It isn't so much predicting what the program is likely to do, but rather it is understanding the current state of the machine and how that affects the next state of the machine, which lets you follow each state, or step.

And the thing about generic algorithms is that they are not specifically computing concepts - they are really just methods of breaking down a larger problem into a more easily described set of smaller steps (or states) which lead to a desired end state when performed in sequence.

For example, walking around the block can be described as an algorithm (assumes you live on a square block):

You could also show this as a Flow Chart in which each step between Start and Done is represented as a square with its action written inside, and each square connected by a line, or "flow", with an arrow showing the direction of flow from one state (corner) to the next.

You already think of some things algorithmically, but you are trying to learn programming as "code" and are not thinking of programs as algorithms, which is blocking you from understanding what they are doing.

Your LQ signature expresses a couple of algorithms, even though you do not think of them as such:

The main point here is to get you to begin thinking of what a program does, or what you want it to do as an algorithm first, and only as code after you can walk around the algorithm clearly in your head, or on paper, or in a drawing program such as Umlet!

Thinking algorithmically is a skill most of us learn during our math education, and the exercise which most strongly builds that skill is the "word problem" most of us came to dread. Word problems require us to visualize some problem in our heads, break it into a sequence of operations which lead to some desired end state, or answer, then step through those operations to get the actual answer.

You actually are capable of thinking algorithmically as indicated by the above examples! But you seem to have never developed the skill as a formal system of thought, probably due to the missing math exercises. So the way to build that skill is still the same - begin to exercise it, work the "word problems"!
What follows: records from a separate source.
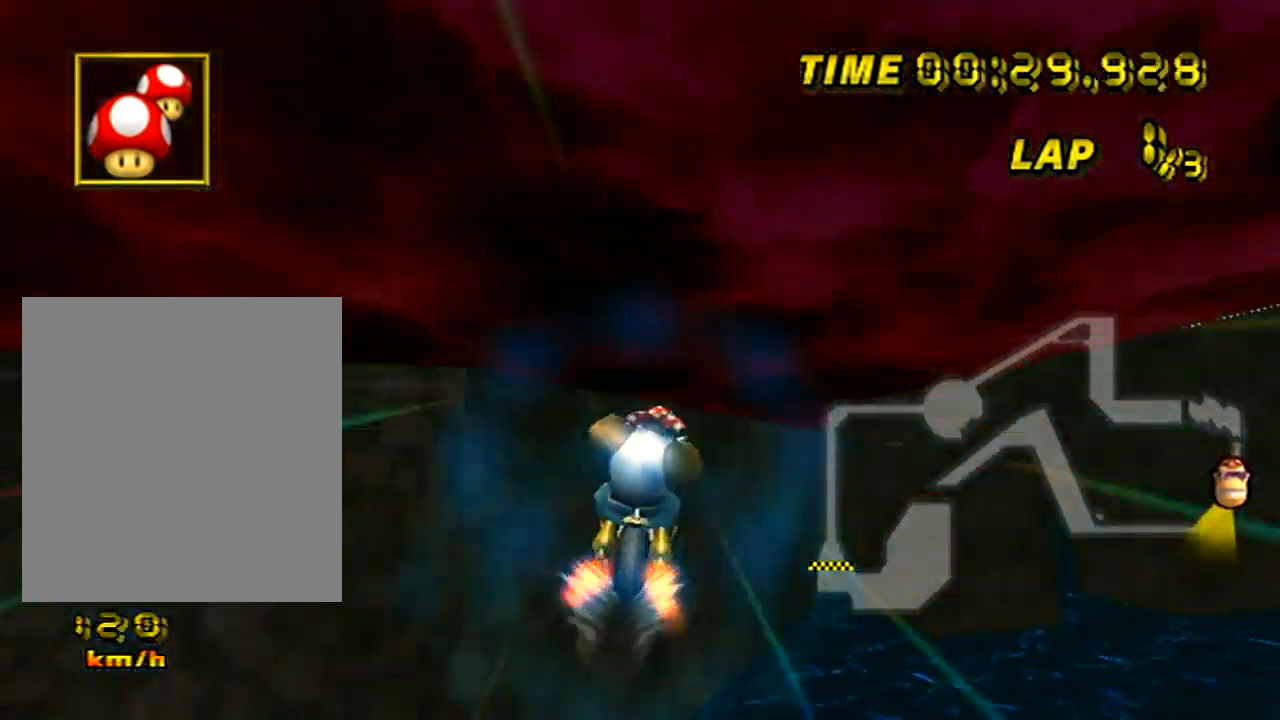
Gameplay with a controller (Nintendo layout); each line is a JSON object with the inputs held at the frame after it. "events" lists button and stick changes between this image and that frame as [ms after this image, input, new state], when the widget could be followed in between. Not read: B DPAD_UP L3 R3 X Y Z.
{"buttons": ["A"], "left_stick": "up", "events": [[317, "left_stick", "center"], [483, "left_stick", "up"]]}
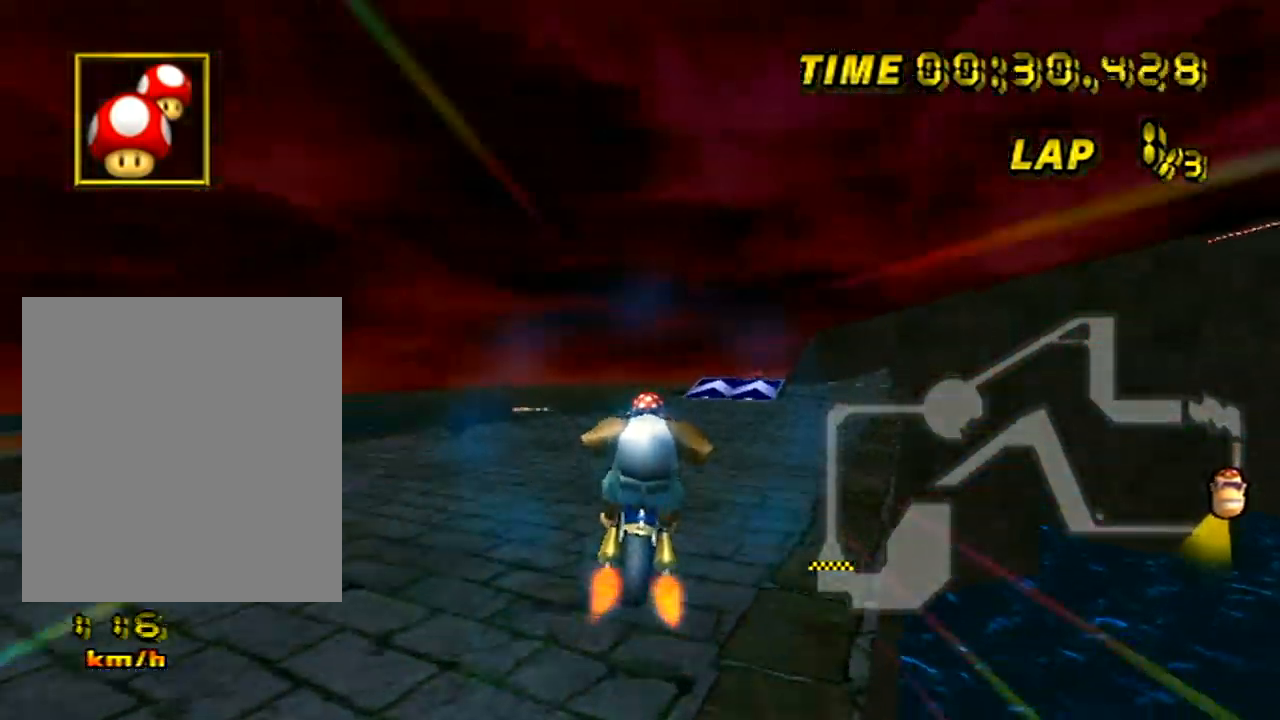
{"buttons": ["A"], "left_stick": "center", "events": [[234, "left_stick", "center"], [334, "left_stick", "down"], [451, "left_stick", "center"]]}
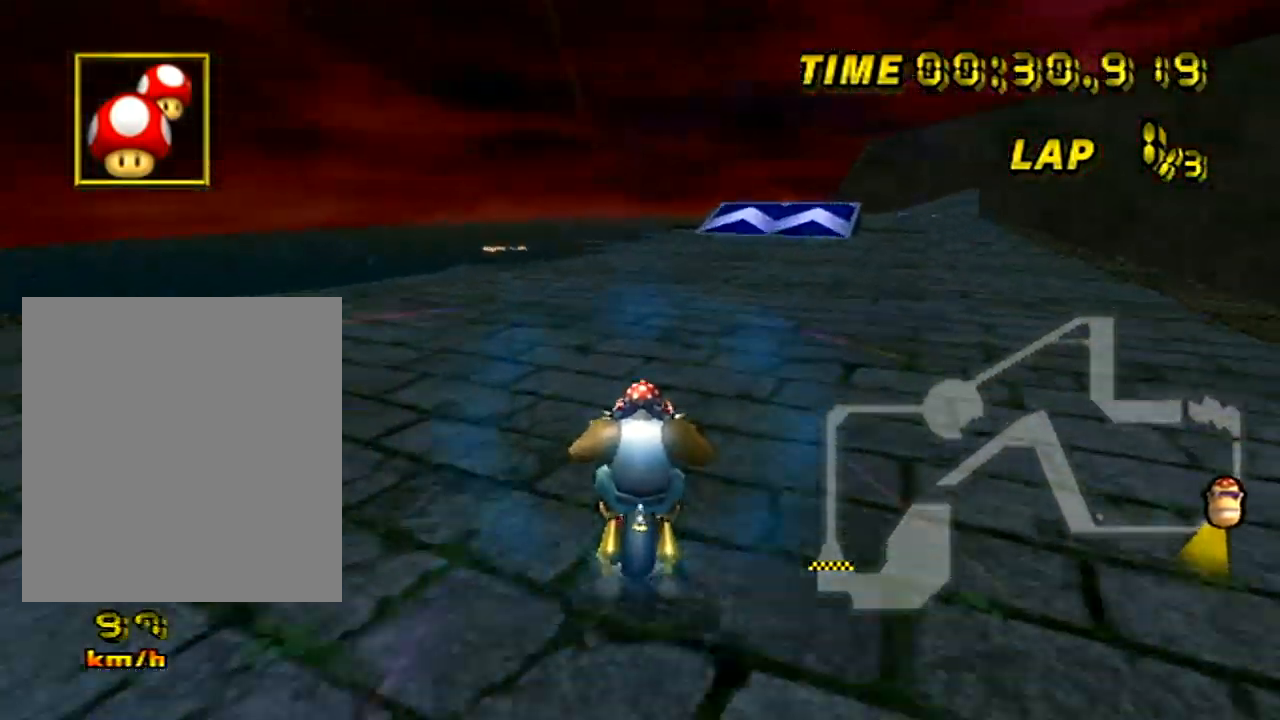
{"buttons": ["A", "R1"], "left_stick": "right", "events": [[300, "left_stick", "right"], [317, "R1", "down"]]}
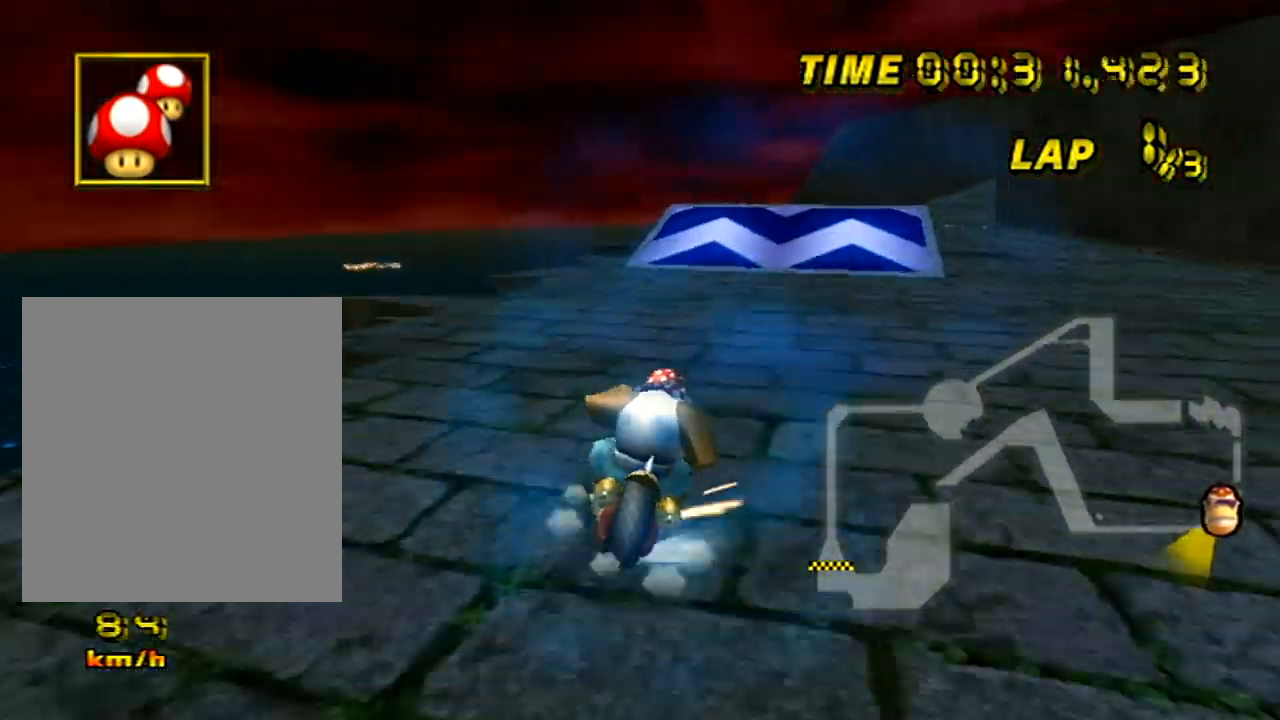
{"buttons": ["A"], "left_stick": "center", "events": [[384, "R1", "up"], [467, "left_stick", "center"]]}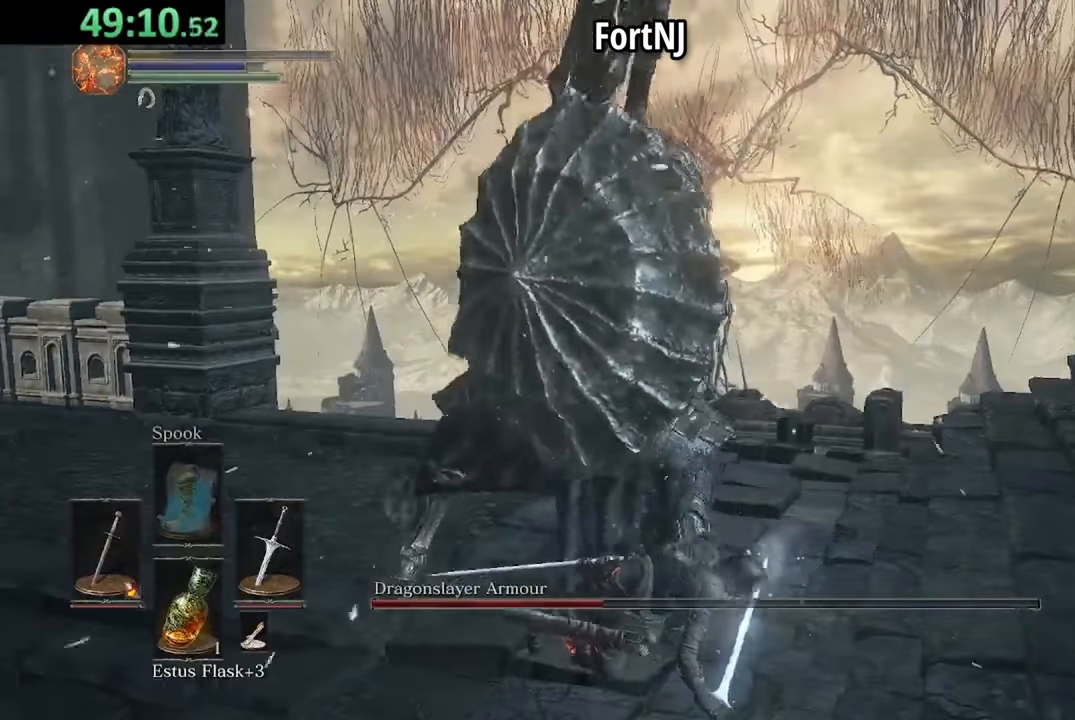
Gameplay with a controller (Xbox layout); each line is a JSON object with the inputs held at the frame after it. "events" lists button and stick changes between this image and that frame as [ms after this image, input, new state], when the widget could be followed in between.
{"buttons": [], "left_stick": "center", "right_stick": "center", "events": []}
Think of the things you do through the day as algorithms - sequences of smaller steps which perform some larger task. And visualize those steps in your mind, express them as words and draw them as little boxes connected by lines! Walk around those diagrams with pencil and paper or some drawing program and train your brain to do that automatically.

Programming is just that same exercise - we must visualize the thing we want to do beginning from some initial state, and ending with some desired final state, then work out a set of steps (the algorithm) which will accomplish it. Only after we have described the algorithm and can verify in our heads that it will indeed accomplish the desired task do we then implement it in the code syntax of some programming language.

Similarly, to understand what some program is doing we must reverse the process by writing out the algorithm, the set of steps the code expresses and follow the algorithm, not necessarily the code, in our heads.

So my point again is this: Build on what you have, your existing ability to think algorithmically for non-programming tasks, and extend it into all your daily activities. Learn it as a way of thinking about things, not as "code". Exercise it and learn the simple notations which allow you to put it on paper, and into words, and ultimately into the syntax of a programming language!

Good luck!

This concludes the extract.